Tories vow to tighten bank regulation
Sweeping changes to the way Britain's banks are regulated would be introduced by a Tory government in an attempt to avoid a repeat of the financial crisis. They will modelled on a report to be published today which calls for the break-up of the Financial Services Authority (FSA) and handing back the job of regulating the financial sector to the Bank of England.
The issue could become a key dividing line at the next general election. Gordon Brown may be reluctant to break up the FSA because he set it up as Chancellor in 1997, when he took responsibility for regulation from the Bank.
Senior Tories said they would look very seriously at today's 80-page blueprint by Sir James Sassoon, a former senior Treasury official under Mr Brown, who was asked to investigate the regulatory system by the shadow chancellor George Osborne. Sir James called for a "major overhaul" of the system, in which responsibility is shared by the FSA, the Bank and the Treasury, saying it had not brought financial stability.

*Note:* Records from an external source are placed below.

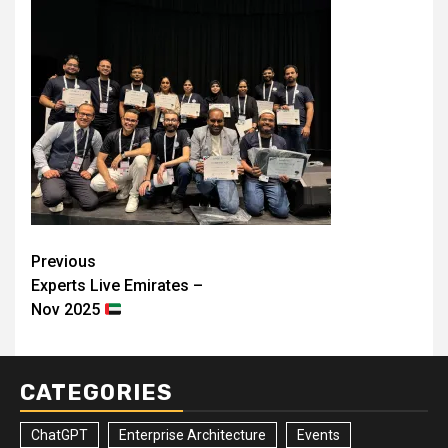
Post
Previous
Experts Live Emirates –
navigation
Nov 2025
CATEGORIES
ChatGPT
Enterprise Architecture
Events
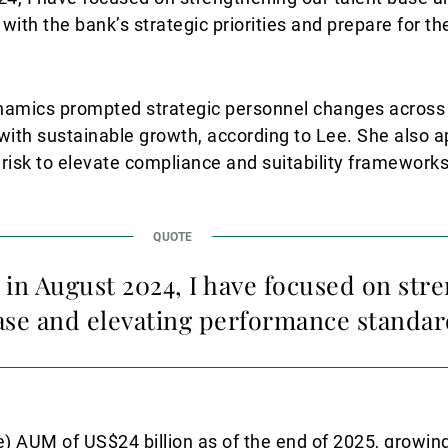
ith the bank’s strategic priorities and prepare for th
ynamics prompted strategic personnel changes across t
t with sustainable growth, according to Lee. She also 
isk to elevate compliance and suitability frameworks
 in August 2024, I have focused on str
ase and elevating performance standar
) AUM of US$24 billion as of the end of 2025, growin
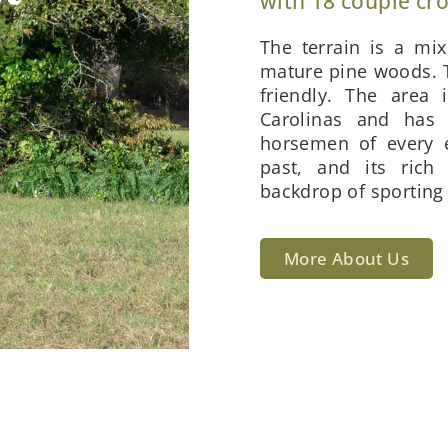
with 18 couple cr
The terrain is a mi
mature pine woods. T
friendly. The area 
Carolinas and has 
horsemen of every e
past, and its rich
backdrop of sporting 
More About Us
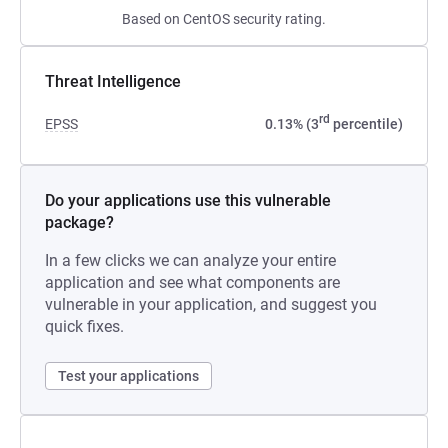
Based on CentOS security rating.
Threat Intelligence
rd
EPSS
0.13% (3
percentile)
Do your applications use this vulnerable
package?
In a few clicks we can analyze your entire
application and see what components are
vulnerable in your application, and suggest you
quick fixes.
Test your applications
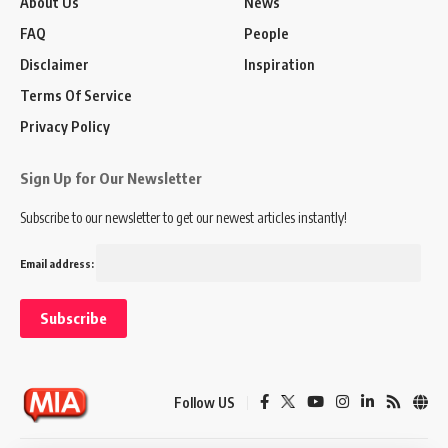
About Us
News
FAQ
People
Disclaimer
Inspiration
Terms Of Service
Privacy Policy
Sign Up for Our Newsletter
Subscribe to our newsletter to get our newest articles instantly!
Email address:
Follow US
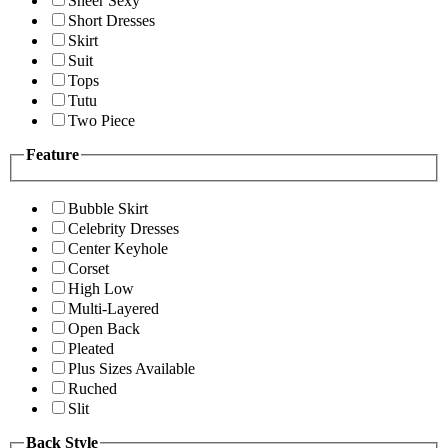
Sheer Sexy
Short Dresses
Skirt
Suit
Tops
Tutu
Two Piece
Feature
Bubble Skirt
Celebrity Dresses
Center Keyhole
Corset
High Low
Multi-Layered
Open Back
Pleated
Plus Sizes Available
Ruched
Slit
Back Style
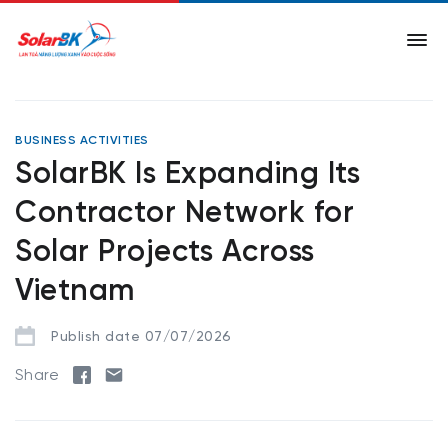
BUSINESS ACTIVITIES
SolarBK Is Expanding Its
Contractor Network for
Solar Projects Across
Vietnam
Publish date 07/07/2026
Share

He said last night: "At the very least, the FSA needs a major internal reorganisation to put prudential regulation at the heart of the organisation. But we should also look at more radical options including breaking up the FSA and moving aspects of institutional regulation back to the Bank of England."
His report argues that the FSA focused excessively on the conduct of business regulation at the expense of prudential regulation. As a result,it failed to prevent individual institutions putting the stability of the entire system at risk.
Mr Brown will come under pressure this week over his role in last autumn's merger between Lloyds and HBOS, after a second government bailout of the Lloyds Banking Group. The Government's stake will rise from 43 to up to 77 per cent in return for insuring £260bn of the bank's toxic assets.
Brown aides insist that the two banks were intent on the merger. But opposition parties accused the Prime Minister of trying to get the credit for brokering the deal at the time, saying he could not walk away from it now.